[Opening THE RECORDS section]
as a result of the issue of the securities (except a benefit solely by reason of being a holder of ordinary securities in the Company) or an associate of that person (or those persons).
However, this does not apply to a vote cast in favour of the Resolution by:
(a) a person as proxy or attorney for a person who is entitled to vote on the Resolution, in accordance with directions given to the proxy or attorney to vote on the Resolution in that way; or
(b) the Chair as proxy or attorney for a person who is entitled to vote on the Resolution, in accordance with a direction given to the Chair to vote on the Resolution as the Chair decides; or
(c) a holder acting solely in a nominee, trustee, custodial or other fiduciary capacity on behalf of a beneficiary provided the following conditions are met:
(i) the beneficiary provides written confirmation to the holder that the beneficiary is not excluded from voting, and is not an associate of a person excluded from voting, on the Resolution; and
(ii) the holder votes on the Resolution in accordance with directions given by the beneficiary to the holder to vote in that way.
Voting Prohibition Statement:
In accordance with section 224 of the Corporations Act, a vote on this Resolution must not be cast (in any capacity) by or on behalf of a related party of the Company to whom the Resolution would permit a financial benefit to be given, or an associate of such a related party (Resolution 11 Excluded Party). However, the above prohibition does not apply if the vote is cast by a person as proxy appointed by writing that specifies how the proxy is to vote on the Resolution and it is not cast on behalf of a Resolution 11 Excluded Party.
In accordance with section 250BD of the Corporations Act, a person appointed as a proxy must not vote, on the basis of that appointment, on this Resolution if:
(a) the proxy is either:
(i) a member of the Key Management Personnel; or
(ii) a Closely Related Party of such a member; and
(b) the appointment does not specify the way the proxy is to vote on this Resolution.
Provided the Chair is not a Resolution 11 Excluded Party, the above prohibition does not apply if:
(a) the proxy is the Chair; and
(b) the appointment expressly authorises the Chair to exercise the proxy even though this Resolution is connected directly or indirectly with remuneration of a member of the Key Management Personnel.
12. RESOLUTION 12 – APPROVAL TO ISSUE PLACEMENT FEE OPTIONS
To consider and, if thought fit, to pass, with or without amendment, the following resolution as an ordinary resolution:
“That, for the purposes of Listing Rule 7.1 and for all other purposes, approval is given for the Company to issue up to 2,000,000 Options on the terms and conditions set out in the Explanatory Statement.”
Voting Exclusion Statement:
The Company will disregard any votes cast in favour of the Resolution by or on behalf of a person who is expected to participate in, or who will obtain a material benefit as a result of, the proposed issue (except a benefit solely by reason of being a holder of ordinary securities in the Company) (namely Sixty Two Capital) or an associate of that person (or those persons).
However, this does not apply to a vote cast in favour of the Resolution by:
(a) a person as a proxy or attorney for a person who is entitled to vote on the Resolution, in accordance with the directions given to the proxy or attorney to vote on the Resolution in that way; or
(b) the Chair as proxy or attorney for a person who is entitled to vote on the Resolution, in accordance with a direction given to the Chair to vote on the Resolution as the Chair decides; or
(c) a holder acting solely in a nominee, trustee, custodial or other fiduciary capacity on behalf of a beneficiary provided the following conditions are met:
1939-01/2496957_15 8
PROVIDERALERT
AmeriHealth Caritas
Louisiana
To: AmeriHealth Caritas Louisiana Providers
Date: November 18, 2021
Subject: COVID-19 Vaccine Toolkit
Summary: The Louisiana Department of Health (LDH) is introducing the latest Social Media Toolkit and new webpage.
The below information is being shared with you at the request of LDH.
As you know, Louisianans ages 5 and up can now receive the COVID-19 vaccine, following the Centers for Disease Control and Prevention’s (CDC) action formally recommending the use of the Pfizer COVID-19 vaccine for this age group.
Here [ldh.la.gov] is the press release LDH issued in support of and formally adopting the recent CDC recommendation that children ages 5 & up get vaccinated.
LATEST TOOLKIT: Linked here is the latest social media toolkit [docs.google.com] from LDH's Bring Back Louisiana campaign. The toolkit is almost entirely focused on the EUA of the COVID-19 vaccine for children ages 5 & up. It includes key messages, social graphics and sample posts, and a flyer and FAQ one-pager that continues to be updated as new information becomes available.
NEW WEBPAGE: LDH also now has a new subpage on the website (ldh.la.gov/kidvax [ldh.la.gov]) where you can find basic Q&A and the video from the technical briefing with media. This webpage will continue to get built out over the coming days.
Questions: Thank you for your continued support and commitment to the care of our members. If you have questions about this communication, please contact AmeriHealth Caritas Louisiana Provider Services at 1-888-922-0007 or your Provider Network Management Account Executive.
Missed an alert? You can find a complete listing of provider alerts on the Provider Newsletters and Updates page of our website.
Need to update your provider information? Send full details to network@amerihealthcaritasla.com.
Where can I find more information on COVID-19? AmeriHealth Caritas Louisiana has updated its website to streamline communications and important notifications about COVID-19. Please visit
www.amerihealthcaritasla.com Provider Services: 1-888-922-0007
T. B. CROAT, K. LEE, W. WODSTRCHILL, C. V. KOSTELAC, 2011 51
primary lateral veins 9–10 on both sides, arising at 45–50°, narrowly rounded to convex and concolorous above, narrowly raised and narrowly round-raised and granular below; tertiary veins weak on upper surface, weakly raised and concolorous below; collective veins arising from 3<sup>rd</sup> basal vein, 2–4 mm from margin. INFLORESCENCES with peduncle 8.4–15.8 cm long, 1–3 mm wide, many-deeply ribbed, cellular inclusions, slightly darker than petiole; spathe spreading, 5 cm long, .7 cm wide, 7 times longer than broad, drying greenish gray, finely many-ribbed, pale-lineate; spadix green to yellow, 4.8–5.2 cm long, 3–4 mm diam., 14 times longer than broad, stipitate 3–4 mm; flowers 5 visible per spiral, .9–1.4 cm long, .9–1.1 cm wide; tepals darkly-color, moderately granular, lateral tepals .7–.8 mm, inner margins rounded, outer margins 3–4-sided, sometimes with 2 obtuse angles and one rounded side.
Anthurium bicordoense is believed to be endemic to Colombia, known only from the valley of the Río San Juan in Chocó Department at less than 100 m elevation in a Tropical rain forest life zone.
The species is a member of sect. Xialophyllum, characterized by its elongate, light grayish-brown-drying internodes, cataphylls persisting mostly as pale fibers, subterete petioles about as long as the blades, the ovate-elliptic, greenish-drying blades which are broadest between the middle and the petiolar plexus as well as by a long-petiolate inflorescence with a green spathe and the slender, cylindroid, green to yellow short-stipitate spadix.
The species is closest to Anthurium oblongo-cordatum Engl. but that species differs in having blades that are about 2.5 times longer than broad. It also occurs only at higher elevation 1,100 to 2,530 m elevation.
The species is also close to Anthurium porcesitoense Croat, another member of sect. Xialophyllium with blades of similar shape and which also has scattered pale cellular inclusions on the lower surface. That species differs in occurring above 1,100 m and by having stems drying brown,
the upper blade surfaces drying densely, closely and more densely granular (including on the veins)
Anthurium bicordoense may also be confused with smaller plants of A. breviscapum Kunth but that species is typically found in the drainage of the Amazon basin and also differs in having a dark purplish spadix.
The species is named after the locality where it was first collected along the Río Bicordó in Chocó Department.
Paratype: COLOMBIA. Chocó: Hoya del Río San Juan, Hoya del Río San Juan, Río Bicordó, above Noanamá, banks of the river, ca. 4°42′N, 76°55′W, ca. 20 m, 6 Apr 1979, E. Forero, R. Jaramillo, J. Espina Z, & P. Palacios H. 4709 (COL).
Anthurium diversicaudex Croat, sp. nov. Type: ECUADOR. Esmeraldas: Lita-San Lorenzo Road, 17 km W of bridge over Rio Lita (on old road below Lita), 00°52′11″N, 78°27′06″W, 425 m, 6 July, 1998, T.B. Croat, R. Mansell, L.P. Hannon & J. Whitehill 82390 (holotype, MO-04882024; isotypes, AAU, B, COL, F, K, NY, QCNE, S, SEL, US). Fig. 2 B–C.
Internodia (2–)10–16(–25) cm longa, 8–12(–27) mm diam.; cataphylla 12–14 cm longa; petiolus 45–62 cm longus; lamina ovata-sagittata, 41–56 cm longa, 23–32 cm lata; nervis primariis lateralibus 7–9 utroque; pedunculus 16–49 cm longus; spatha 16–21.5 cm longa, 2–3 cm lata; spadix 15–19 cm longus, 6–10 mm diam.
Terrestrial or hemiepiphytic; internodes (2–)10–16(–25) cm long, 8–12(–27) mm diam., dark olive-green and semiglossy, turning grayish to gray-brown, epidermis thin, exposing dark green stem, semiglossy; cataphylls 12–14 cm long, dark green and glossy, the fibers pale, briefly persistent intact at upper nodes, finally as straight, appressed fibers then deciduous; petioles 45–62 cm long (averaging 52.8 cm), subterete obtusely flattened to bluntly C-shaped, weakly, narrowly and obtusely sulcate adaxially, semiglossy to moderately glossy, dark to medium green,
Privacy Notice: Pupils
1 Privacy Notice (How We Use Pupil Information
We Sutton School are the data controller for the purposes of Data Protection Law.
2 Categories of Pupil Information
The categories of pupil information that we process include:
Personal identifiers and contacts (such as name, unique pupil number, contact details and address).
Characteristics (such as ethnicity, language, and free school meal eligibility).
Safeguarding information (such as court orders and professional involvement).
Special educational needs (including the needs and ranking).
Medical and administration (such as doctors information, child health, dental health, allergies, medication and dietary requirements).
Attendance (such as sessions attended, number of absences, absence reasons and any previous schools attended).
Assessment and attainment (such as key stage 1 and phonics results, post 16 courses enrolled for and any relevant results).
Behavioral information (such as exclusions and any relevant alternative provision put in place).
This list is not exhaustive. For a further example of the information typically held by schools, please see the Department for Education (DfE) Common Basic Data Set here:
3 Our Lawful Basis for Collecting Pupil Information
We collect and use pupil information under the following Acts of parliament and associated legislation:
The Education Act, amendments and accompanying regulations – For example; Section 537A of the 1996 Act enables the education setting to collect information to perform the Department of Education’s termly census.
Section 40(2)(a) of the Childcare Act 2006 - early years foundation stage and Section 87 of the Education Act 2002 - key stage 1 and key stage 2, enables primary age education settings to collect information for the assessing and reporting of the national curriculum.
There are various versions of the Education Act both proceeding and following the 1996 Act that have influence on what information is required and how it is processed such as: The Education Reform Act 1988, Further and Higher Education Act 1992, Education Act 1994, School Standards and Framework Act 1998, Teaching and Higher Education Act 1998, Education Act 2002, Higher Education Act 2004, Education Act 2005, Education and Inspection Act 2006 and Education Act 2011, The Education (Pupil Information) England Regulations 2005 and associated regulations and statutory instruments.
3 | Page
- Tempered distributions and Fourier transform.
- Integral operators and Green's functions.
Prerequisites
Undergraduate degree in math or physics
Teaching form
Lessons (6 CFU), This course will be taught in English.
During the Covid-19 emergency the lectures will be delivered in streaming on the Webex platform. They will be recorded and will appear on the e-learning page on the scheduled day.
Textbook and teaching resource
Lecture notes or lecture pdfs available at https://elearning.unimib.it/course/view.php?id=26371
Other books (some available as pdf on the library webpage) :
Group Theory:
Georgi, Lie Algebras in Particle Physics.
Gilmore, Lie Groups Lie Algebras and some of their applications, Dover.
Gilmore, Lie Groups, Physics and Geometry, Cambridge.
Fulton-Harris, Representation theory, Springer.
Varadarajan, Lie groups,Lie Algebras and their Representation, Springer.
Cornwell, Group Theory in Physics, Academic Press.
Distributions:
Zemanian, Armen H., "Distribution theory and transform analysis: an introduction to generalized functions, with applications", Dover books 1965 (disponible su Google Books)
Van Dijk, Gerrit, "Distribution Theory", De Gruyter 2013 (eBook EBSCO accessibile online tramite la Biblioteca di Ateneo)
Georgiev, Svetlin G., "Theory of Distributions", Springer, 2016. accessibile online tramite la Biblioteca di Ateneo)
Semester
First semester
[Closing THE RECORDS section]
WORK TO BE COMPLETED -> Look through the entries for lines containing the word "narrowly" and return each one.

RESPONSE TO THE TASK ->
primary lateral veins 9–10 on both sides, arising at 45–50°, narrowly rounded to convex and concolorous above, narrowly raised and narrowly round-raised and granular below; tertiary veins weak on upper surface, weakly raised and concolorous below; collective veins arising from 3<sup>rd</sup> basal vein, 2–4 mm from margin. INFLORESCENCES with peduncle 8.4–15.8 cm long, 1–3 mm wide, many-deeply ribbed, cellular inclusions, slightly darker than petiole; spathe spreading, 5 cm long, .7 cm wide, 7 times longer than broad, drying greenish gray, finely many-ribbed, pale-lineate; spadix green to yellow, 4.8–5.2 cm long, 3–4 mm diam., 14 times longer than broad, stipitate 3–4 mm; flowers 5 visible per spiral, .9–1.4 cm long, .9–1.1 cm wide; tepals darkly-color, moderately granular, lateral tepals .7–.8 mm, inner margins rounded, outer margins 3–4-sided, sometimes with 2 obtuse angles and one rounded side.
Terrestrial or hemiepiphytic; internodes (2–)10–16(–25) cm long, 8–12(–27) mm diam., dark olive-green and semiglossy, turning grayish to gray-brown, epidermis thin, exposing dark green stem, semiglossy; cataphylls 12–14 cm long, dark green and glossy, the fibers pale, briefly persistent intact at upper nodes, finally as straight, appressed fibers then deciduous; petioles 45–62 cm long (averaging 52.8 cm), subterete obtusely flattened to bluntly C-shaped, weakly, narrowly and obtusely sulcate adaxially, semiglossy to moderately glossy, dark to medium green,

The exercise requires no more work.